◆ **WORK INSTRUCTIONS**: Copy out each line of the data holding "Description".
↓↓↓
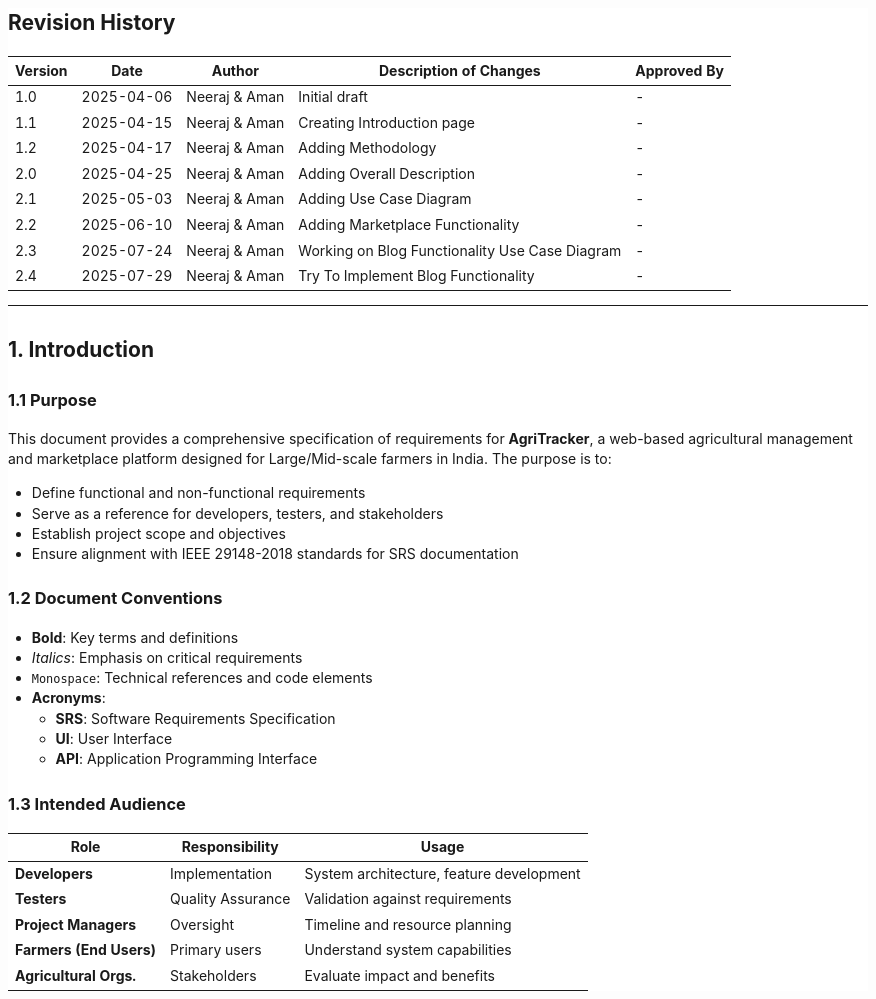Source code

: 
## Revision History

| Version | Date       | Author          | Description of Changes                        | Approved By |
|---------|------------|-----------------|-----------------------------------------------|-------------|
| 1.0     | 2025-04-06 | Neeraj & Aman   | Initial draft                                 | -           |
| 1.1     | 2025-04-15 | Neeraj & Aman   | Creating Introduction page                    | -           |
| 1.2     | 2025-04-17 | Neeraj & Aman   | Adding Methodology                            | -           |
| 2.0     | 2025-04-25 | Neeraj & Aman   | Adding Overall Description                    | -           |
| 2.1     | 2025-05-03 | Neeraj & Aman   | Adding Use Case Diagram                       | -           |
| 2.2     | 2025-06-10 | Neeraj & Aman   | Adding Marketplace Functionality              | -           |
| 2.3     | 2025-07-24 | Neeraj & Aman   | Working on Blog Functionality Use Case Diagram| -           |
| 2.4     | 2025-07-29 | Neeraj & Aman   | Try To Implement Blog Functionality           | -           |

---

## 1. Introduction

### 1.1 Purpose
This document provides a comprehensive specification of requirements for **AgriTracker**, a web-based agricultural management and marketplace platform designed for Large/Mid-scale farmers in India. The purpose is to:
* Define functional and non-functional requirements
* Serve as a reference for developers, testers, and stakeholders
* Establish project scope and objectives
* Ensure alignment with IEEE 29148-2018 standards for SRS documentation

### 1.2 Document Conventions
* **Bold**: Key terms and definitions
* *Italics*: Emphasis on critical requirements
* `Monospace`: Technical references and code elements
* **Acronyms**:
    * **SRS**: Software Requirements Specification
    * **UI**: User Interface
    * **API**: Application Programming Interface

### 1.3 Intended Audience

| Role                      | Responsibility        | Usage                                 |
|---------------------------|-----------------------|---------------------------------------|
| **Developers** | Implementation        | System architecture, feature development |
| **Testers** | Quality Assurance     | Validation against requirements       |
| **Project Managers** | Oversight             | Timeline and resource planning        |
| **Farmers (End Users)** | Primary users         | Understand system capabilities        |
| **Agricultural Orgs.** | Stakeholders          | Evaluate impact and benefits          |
↑↑↑
↓↓↓
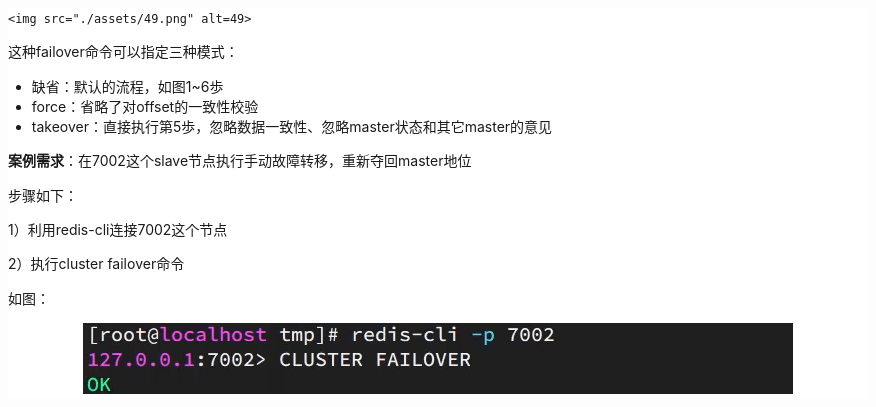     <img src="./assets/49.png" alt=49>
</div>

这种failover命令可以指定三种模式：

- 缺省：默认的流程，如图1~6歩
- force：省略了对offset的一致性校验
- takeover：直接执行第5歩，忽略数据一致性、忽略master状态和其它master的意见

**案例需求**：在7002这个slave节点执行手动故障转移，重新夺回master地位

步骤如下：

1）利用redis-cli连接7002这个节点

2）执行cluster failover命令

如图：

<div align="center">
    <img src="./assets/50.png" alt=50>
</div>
↑↑↑
◆ **SOLUTION TO THE PROBLEM**:
| Version | Date       | Author          | Description of Changes                        | Approved By |
| 2.0     | 2025-04-25 | Neeraj & Aman   | Adding Overall Description                    | -           |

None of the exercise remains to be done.